An employee for a major VOIP provider has assured me that one ISP
adds latency to its packets.
Plain evil. Perfectly doable without DPI as well, though (netblock +
port + protocol, add latency), so the intent is the nasty part, not
the tool. (Granted, I could be biased here)
Many of the behaviors being changed are Layer 2/3/4 behaviors, but
none of these are going through the IETF and none are sufficiently
disclosed enough or consistent enough to help network application
providers ensure interoperability.
There's a few pretty daft options out there, yes - but the standard
ones are based around adding (minor amounts of) latency or
artificially limiting the available bandwidth for a given class of
traffic - both pretty much the same situations that an IP stack would
need to be capable of handling anyhow. I don't expect the daft
solutions to see much love or traffic if they do in fact lead to
issues (the ISP would likely notice before the end users would)
More invasive methods involve the ability to rate limit the number of
connections per second per host for some L7 protocols, ports or
whatnot but this is - in every case I've seen - done by blackholing
the particular stream or sending RST's to the hosts, also pretty
vanilla stuff for a stack to cope with.
In the networking perspective, DPI is awesome power, and with great
power comes great responsibility.
Word. Spiderman sure knows his networking..
Instead, I'm seeing great haste -- haste to rush products out to
market, haste to beat the competition in feature sets, and haste to
turn these on regardless of their appropriateness.

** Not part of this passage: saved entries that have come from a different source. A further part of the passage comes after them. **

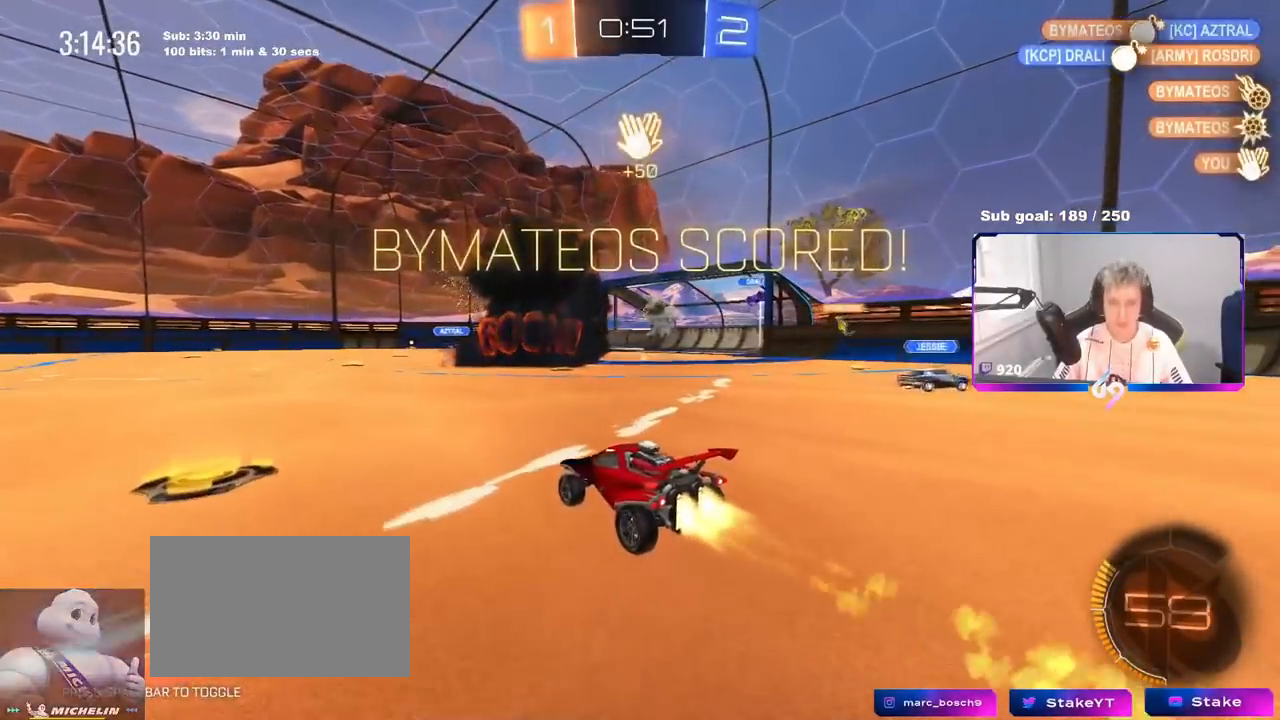
{"keys": ["w"], "mouse": ["left", "right"], "mouse_move": "still", "events": [[384, "a", "up"], [467, "mouse_right", "down"]]}
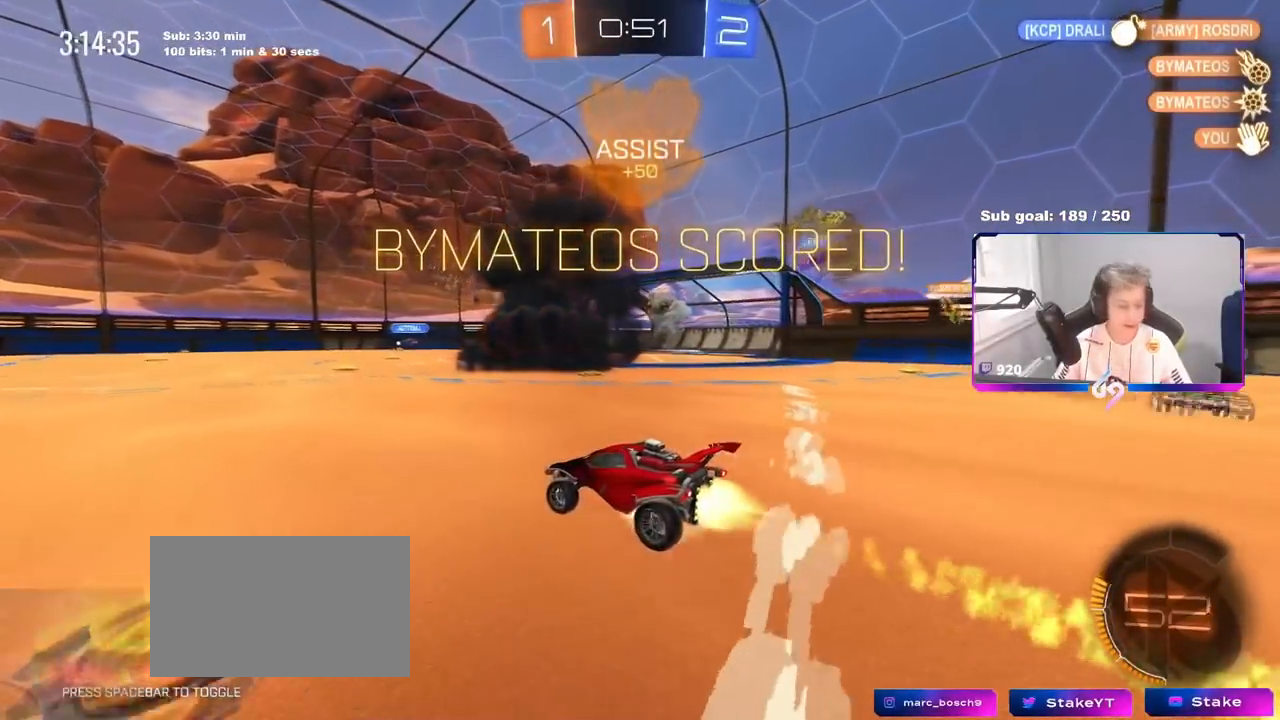
{"keys": ["a", "s", "shift"], "mouse": ["left"], "events": [[17, "a", "down"], [67, "shift", "down"], [217, "s", "down"], [217, "w", "up"], [350, "mouse_right", "up"]]}
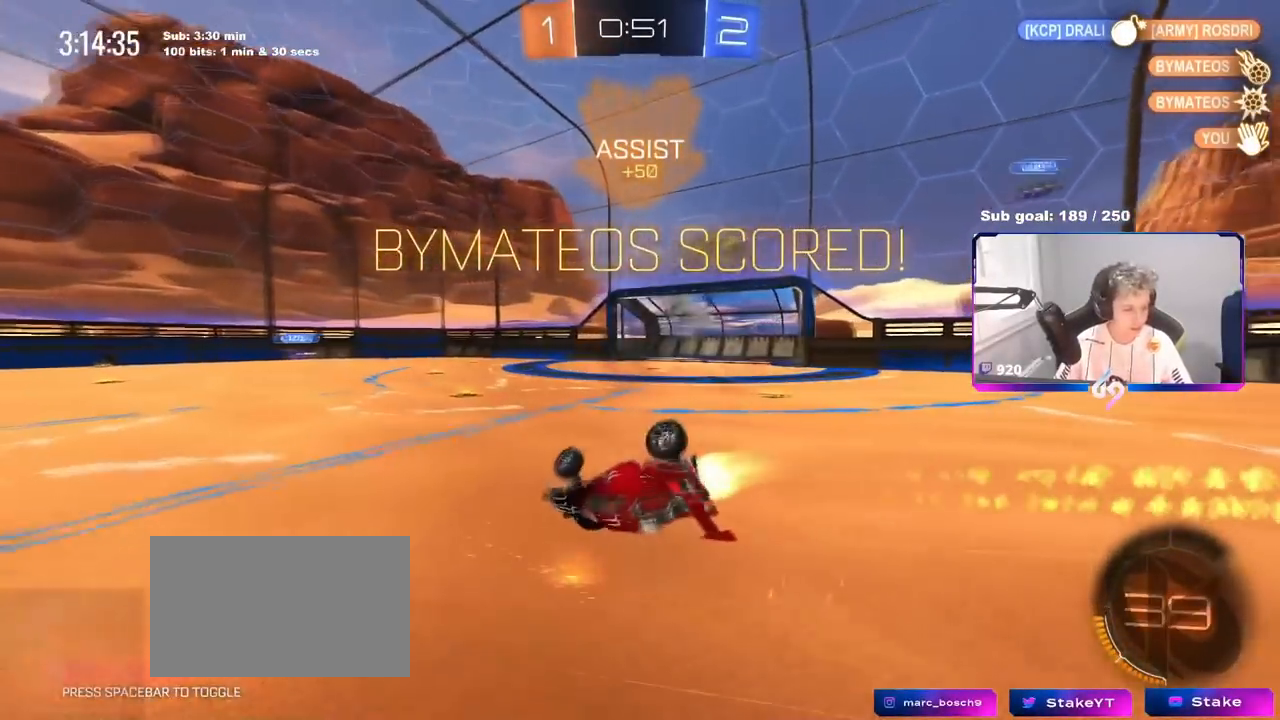
{"keys": ["a", "shift"], "mouse": [], "mouse_move": "still", "events": [[50, "s", "up"], [134, "s", "down"], [417, "s", "up"], [467, "mouse_left", "up"]]}
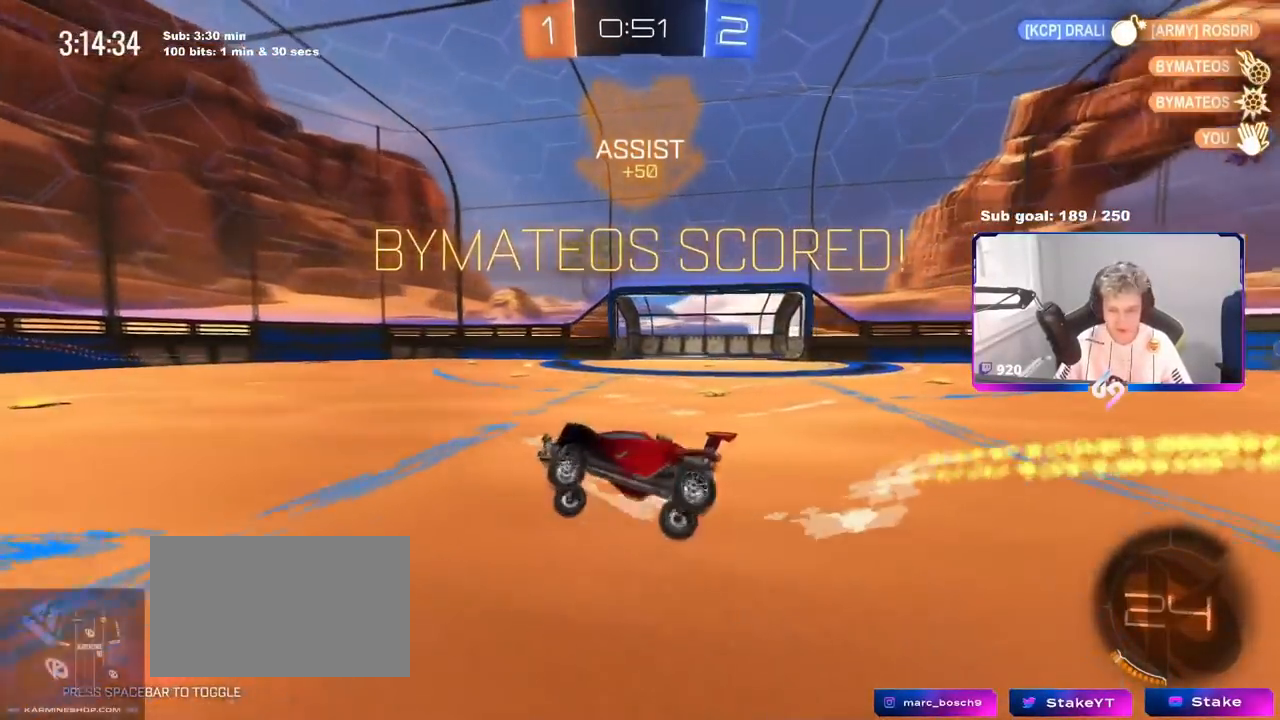
{"keys": ["a", "shift", "w"], "mouse": ["right"], "mouse_move": "still", "events": [[50, "a", "up"], [50, "shift", "up"], [233, "d", "down"], [233, "w", "down"], [283, "d", "up"], [334, "mouse_right", "down"], [334, "shift", "down"], [384, "a", "down"]]}
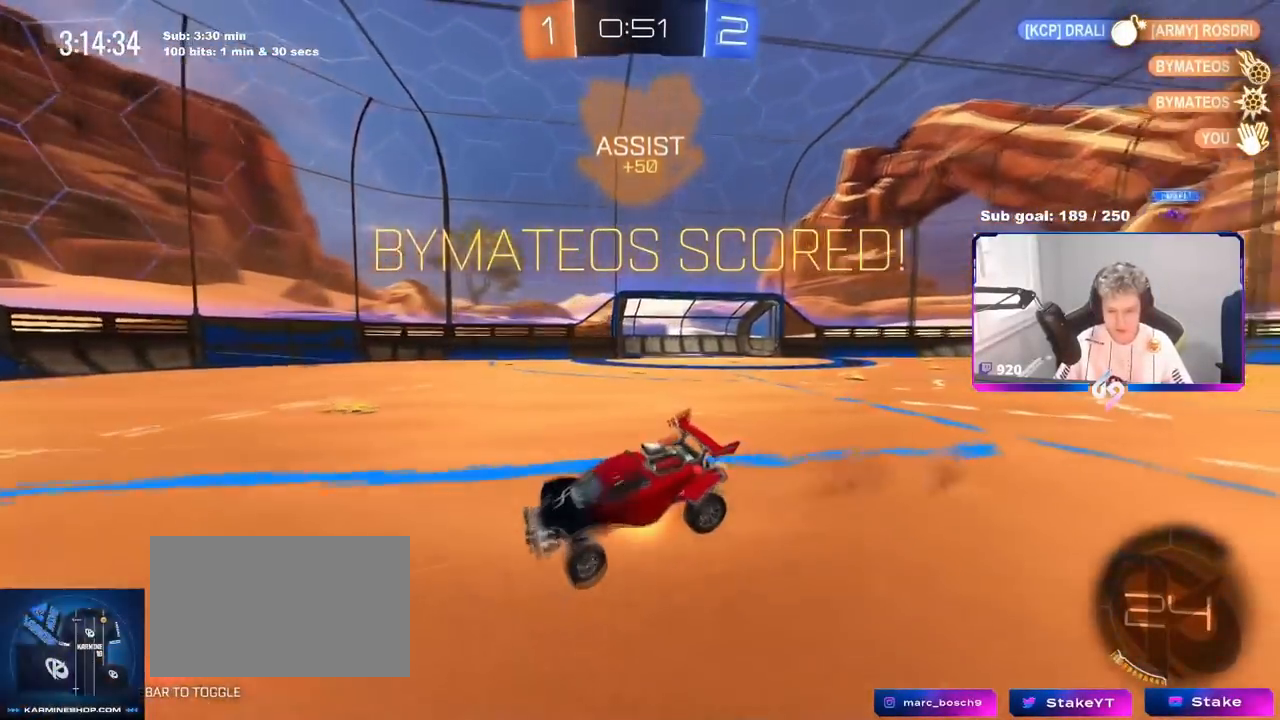
{"keys": [], "mouse": [], "mouse_move": "still", "events": [[17, "s", "down"], [17, "w", "up"], [167, "mouse_right", "up"], [301, "s", "up"], [301, "shift", "up"], [351, "a", "up"]]}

There's definitely a bit of a gold rush surrounding DPI, with new
vendors announcing products or support for it every month or so - but
if I'd be as bold as to define a set of core players peddling traffic
management + DPI (that is to say the same few companies you notice in
beauty contests again and again and again), they've all been at it for
quite a while. Quite a few of the new products that hit the market
only do DPI in the sense of traffic stream identification, either in
order to grab stats off the network and nothing else, or to provide
some other card/box/'solution' with identification capabilities, be it
for firewalling purposes or for shaping purposes.
The cost per subscriber for a traffic management box tends to be
fairly low and they do get replaced if they misbehave or just don't do
as good a job as advertised. I'd guess that this ensures that eventual
bad apples won't keep on living forever, except for in very isolated
cases.
I'm not a market analyst though, so your mileage may definitely vary.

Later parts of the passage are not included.